On Wednesday, March 18, Israeli forces struck Iran’s South Pars gas complex, hitting onshore refinery units and storage tanks in Asaluyeh and offshore installations tied to the field. Iran responded rapidly with missile and drone attacks on sites in Saudi Arabia, the United Arab Emirates and Qatar’s Ras Laffan Industrial City — the world’s largest liquefied natural gas (LNG) export hub. QatarEnergy said Ras Laffan sustained “extensive damage.”
These were the first direct strikes on fossil fuel production and processing facilities since the conflict began on February 28. Until now, US and Israeli actions had largely avoided hitting energy infrastructure to limit the risk of reciprocal attacks on production sites.
US reaction and threats
President Donald Trump said on Truth Social that he “knew nothing about this particular attack,” while insisting Israel would not hit the gas field again unprovoked. He also warned that if Iran attacked Qatar again, the United States would respond with overwhelming force against the South Pars field.
Market and strategic impact
The strikes sharply escalated regional tensions and immediately unsettled global energy markets, sending oil and natural gas prices higher on fears that critical infrastructure had been targeted.
Shared reservoir, outsized significance
South Pars sits on a single, massive transboundary gas reservoir shared with Qatar’s North Dome (Qatar North) field. Together the two halves form the world’s largest gas field, holding roughly a third of known global gas reserves.
For Iran, damage to South Pars is first and foremost a domestic emergency. International sanctions have curtailed Iran’s export capacity, so most gas produced at South Pars is used internally, with the remainder exported to neighbors such as Iraq and Turkey. South Pars accounts for about 70% of Iran’s gas production and is key to energy supply and the national economy. A prolonged outage could cut output, aggravate local shortages and deepen rationing and blackouts, even though Iran sits atop some of the world’s largest proven gas and oil reserves.

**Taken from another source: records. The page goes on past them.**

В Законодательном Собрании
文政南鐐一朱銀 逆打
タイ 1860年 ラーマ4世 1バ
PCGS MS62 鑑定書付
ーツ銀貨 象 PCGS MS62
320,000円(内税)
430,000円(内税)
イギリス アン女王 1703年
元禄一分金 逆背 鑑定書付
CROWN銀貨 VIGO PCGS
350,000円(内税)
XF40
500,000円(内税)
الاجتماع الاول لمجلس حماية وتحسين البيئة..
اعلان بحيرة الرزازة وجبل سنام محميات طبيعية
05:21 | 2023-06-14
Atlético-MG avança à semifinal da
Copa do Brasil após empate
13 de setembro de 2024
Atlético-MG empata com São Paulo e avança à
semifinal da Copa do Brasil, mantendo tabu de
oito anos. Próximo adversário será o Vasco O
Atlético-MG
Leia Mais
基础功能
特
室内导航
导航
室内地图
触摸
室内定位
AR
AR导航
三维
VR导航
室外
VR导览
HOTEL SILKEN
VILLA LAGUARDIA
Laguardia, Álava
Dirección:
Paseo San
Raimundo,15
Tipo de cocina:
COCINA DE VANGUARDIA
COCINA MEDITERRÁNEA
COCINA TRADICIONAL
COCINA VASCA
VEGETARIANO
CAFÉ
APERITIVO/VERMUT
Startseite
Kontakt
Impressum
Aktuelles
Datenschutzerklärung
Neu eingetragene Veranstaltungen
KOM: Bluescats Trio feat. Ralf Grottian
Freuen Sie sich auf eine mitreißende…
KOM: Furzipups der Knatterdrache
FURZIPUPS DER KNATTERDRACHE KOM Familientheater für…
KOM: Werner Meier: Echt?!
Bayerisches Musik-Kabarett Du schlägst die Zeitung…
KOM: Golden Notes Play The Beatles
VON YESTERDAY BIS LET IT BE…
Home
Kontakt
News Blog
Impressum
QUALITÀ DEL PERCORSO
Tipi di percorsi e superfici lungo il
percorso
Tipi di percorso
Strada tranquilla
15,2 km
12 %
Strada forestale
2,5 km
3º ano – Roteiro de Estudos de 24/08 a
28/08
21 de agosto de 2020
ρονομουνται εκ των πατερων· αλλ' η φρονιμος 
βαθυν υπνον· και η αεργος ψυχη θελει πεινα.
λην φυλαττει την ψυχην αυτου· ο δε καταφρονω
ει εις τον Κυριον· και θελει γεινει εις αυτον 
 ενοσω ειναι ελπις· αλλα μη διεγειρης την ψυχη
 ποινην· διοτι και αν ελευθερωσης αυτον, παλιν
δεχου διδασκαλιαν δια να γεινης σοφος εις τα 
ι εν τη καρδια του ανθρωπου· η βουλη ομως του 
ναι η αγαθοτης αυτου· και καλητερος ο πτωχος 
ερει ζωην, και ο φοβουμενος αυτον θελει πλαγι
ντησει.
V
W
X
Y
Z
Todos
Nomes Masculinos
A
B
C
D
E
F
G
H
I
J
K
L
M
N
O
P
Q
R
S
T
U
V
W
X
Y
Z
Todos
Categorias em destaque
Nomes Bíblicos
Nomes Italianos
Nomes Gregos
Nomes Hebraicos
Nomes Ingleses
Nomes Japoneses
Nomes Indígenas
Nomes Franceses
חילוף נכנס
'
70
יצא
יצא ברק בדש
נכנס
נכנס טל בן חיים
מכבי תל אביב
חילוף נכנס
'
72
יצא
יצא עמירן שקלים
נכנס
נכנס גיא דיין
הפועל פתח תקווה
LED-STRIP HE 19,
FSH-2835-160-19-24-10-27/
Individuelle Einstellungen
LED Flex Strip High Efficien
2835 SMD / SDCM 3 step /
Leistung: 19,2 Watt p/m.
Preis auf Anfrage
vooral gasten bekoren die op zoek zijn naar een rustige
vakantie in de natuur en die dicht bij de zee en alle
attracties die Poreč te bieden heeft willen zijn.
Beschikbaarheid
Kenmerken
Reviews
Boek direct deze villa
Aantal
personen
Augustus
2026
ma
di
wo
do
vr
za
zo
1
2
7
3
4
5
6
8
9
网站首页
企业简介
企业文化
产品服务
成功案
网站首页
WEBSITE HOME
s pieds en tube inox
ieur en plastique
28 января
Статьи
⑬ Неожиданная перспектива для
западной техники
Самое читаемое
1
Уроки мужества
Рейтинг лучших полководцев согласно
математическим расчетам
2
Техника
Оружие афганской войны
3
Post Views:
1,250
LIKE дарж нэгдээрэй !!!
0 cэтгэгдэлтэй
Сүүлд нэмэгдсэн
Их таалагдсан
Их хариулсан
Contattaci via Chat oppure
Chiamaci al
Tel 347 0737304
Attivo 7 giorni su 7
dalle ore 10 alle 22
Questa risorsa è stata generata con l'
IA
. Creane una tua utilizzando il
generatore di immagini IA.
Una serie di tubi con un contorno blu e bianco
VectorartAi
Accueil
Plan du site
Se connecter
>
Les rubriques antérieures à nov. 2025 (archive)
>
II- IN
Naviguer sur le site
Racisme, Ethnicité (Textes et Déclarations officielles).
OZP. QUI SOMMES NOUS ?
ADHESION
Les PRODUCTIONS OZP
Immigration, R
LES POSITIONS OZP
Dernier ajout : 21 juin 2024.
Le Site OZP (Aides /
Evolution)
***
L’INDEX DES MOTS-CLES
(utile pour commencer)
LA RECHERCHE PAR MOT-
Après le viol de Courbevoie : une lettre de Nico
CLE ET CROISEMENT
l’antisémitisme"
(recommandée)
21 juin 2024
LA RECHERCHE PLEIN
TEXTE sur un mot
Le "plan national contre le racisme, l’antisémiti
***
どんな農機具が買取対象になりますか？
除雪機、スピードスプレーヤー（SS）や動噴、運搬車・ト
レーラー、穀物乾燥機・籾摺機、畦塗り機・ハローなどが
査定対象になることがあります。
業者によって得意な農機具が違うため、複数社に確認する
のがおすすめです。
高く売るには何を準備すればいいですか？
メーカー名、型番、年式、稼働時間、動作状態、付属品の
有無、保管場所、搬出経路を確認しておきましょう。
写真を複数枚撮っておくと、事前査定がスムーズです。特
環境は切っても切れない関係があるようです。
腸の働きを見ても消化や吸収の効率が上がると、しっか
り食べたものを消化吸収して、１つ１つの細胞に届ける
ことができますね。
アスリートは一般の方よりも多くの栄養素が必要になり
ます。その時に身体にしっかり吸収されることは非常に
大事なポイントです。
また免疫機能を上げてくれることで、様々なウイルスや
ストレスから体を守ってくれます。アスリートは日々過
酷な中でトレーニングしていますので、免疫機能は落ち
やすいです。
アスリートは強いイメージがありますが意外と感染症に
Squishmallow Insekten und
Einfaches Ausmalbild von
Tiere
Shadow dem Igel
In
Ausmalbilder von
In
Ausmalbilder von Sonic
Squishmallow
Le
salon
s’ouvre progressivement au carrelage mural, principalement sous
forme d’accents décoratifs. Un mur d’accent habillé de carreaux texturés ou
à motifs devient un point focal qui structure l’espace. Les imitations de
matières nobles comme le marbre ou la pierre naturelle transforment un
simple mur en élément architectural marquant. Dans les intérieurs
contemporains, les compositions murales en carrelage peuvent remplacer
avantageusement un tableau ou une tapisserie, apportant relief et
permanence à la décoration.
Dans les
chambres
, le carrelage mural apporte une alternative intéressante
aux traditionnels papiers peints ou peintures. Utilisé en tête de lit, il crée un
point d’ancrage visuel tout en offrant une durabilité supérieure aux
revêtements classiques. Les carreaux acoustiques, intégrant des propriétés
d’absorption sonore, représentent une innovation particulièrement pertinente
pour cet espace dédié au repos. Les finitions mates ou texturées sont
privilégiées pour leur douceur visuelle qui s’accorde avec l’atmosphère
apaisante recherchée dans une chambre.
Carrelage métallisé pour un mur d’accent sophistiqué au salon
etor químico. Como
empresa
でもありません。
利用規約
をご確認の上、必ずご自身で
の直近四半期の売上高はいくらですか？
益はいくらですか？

For Qatar and world markets, the consequences are broader. Qatar’s Ras Laffan complex — a nearly 300-square-kilometer industrial zone run by state-owned QatarEnergy with partners including ExxonMobil, TotalEnergies and Shell — is the cornerstone of the country’s LNG export capacity. Ras Laffan handles a large share of global LNG flows; damage or lengthy shutdowns there would reduce worldwide gas supplies and also disrupt helium production, a valuable byproduct used in semiconductors and other industries.
Wider disruption risks
Regional shipping has already been strained by an effective blockade of the Strait of Hormuz, limiting tanker movement out of the Persian Gulf. But attacks on upstream and processing facilities pose a different and potentially longer-lasting threat: repairs to damaged plants and offshore platforms can be technically complex and slow. Analysts say restoration could take months or even years depending on the scale of the damage, extending supply disruptions and keeping markets on edge.
Observers noted the significance of these strikes as the first direct hits on upstream facilities in the conflict. That shifts market concern from when shipping lanes might reopen to how long production itself will take to recover. The immediate market reaction — rising oil and gas prices — reflected those anxieties, and commentators pointed out the irony that attacks on energy infrastructure run counter to previous efforts by some parts of the US administration to ease upward pressure on prices.
The unfolding damage to South Pars and Ras Laffan adds a dangerous material dimension to a conflict that until recently was marked mainly by strikes on military and proxy targets. How long repairs take and whether attacks continue will help determine whether the incident is a temporary shock or the start of deeper, longer-term disruptions to global energy supplies.